Quantitative Sustainability Assessment, Department of Environmental and Resource Engineering, Technical University of Denmark, Bygningstorvet 115, 2800 Kgs. Lyngby, Denmark.
Environ Sci Technol. 2024 Sep 3;58(35):15638-15649. doi: 10.1021/acs.est.4c00172. Epub 2024 May 2.
Chemical points of departure (PODs) for critical health effects are crucial for evaluating and managing human health risks and impacts from exposure.
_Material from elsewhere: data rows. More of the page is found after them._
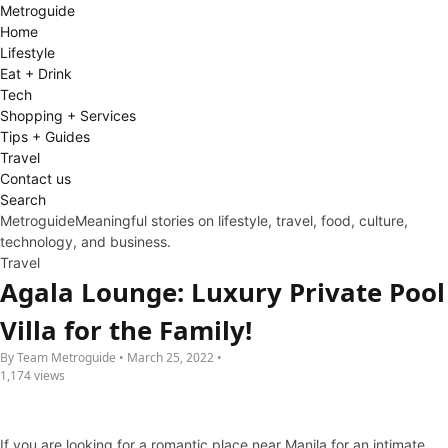
Metro
guide
Home
Lifestyle
Eat + Drink
Tech
Shopping + Services
Tips + Guides
Travel
Contact us
Search
Metroguide
Meaningful stories on lifestyle, travel, food, culture,
technology, and business.
Travel
Agala Lounge: Luxury Private Pool
Villa for the Family!
By Team Metroguide • March 25, 2022 •
1,174 views
If you are looking for a romantic place near Manila for an intimate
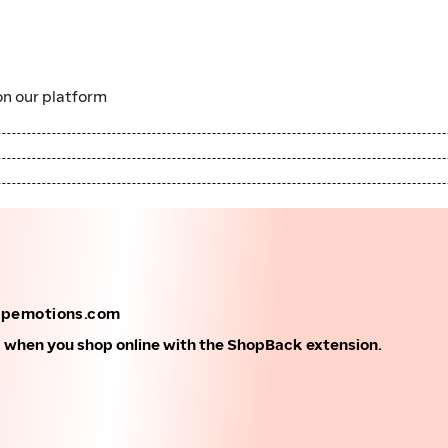
n our platform
apemotions.com
k when you shop online with the ShopBack extension.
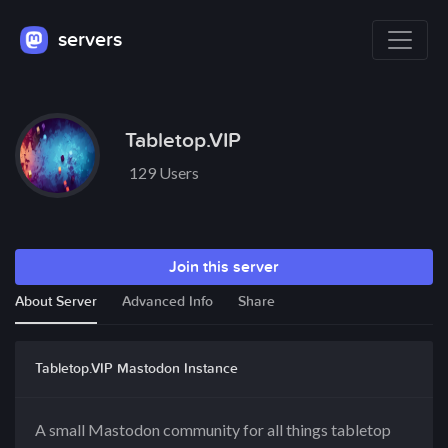
servers
Tabletop.VIP
129 Users
Join this server
About Server
Advanced Info
Share
Tabletop.VIP Mastodon Instance
A small Mastodon community for all things tabletop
However, PODs are unavailable for most chemicals in commerce due to a lack of toxicity data. We therefore developed a two-stage machine learning (ML) framework to predict human-equivalent PODs for oral exposure to organic chemicals based on chemical structure. Utilizing ML-based predictions for structural/physical/chemical/toxicological properties from OPERA 2.9 as features (Stage 1), ML models using random forest regression were trained with human-equivalent PODs derived from data sets for general noncancer effects ( = 1,791) and reproductive/developmental effects ( = 2,228), with robust cross-validation for feature selection and estimating generalization errors (Stage 2). These two-stage models accurately predicted PODs for both effect categories with cross-validation-based root-mean-squared errors less than an order of magnitude. We then applied one or both models to 34,046 chemicals expected to be in the environment, revealing several thousand chemicals of concern and several hundred chemicals of concern for health effects at estimated median population exposure levels. Further application can expand by orders of magnitude the coverage of organic chemicals that can be evaluated for their human health risks and impacts.
化学起始点 (POD) 对于评估和管理接触暴露对人类健康的风险和影响至关重要。然而,由于缺乏毒性数据,大多数商业用化学品都没有 POD。因此,我们开发了一个两阶段机器学习 (ML) 框架,基于化学结构预测口服暴露于有机化学品的人类等效 POD。利用 ML 基于 OPERA 2.9 的结构/物理/化学/毒理学特性预测作为特征 (第 1 阶段),使用随机森林回归的 ML 模型,根据一般非癌症效应 ( = 1,791) 和生殖/发育效应 ( = 2,228) 的数据集,利用特征选择和估计泛化误差的稳健交叉验证进行训练 (第 2 阶段)。这两个阶段的模型准确地预测了这两种效应类别的 POD,基于交叉验证的均方根误差小于一个数量级。然后,我们将其中一个或两个模型应用于预计存在于环境中的 34046 种化学物质,发现了数千种有潜在危害的化学物质和数百种对健康有潜在危害的化学物质,估计在人群的中位数暴露水平。进一步的应用可以大大扩展可以评估其对人类健康风险和影响的有机化学物质的覆盖范围。